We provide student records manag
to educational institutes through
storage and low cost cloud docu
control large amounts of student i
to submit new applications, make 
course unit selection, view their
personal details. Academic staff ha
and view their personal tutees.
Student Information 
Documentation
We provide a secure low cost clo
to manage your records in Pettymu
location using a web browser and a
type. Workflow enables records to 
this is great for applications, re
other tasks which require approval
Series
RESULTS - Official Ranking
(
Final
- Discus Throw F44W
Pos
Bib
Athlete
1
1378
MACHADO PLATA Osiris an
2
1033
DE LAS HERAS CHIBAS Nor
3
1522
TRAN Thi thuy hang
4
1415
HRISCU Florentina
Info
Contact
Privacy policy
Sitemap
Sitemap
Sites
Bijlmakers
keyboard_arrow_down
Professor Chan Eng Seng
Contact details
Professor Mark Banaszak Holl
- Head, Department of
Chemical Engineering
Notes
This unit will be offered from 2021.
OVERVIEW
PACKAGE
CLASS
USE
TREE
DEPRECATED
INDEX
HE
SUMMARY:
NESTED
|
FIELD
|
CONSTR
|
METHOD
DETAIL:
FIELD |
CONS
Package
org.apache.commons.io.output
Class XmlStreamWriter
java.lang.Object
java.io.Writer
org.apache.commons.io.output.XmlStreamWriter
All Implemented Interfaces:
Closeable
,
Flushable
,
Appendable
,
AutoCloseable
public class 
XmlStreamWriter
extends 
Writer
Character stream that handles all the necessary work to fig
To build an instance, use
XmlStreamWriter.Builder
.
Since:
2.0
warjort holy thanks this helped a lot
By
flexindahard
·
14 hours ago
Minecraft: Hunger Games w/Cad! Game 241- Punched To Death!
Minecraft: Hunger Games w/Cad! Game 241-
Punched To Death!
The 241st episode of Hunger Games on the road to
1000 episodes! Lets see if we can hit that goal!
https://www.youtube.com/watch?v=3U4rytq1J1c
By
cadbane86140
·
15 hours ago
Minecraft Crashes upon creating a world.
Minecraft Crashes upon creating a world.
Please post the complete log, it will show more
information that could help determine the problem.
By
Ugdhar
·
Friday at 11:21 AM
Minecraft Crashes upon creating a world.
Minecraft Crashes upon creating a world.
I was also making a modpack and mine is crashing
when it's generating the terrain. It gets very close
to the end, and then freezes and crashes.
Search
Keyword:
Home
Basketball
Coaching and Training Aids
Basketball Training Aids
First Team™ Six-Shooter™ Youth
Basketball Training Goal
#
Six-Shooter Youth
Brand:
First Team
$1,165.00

* _YOUR OBJECTIVE_:
Render everything from the start of the records down to the line containing "personal details. Academic staff ha" as a JSON list of strings, one string per line, with blank lines omitted.

* _EXERCISE ANSWER_:
[
  "We provide student records manag",
  "to educational institutes through",
  "storage and low cost cloud docu",
  "control large amounts of student i",
  "to submit new applications, make ",
  "course unit selection, view their",
  "personal details. Academic staff ha"
]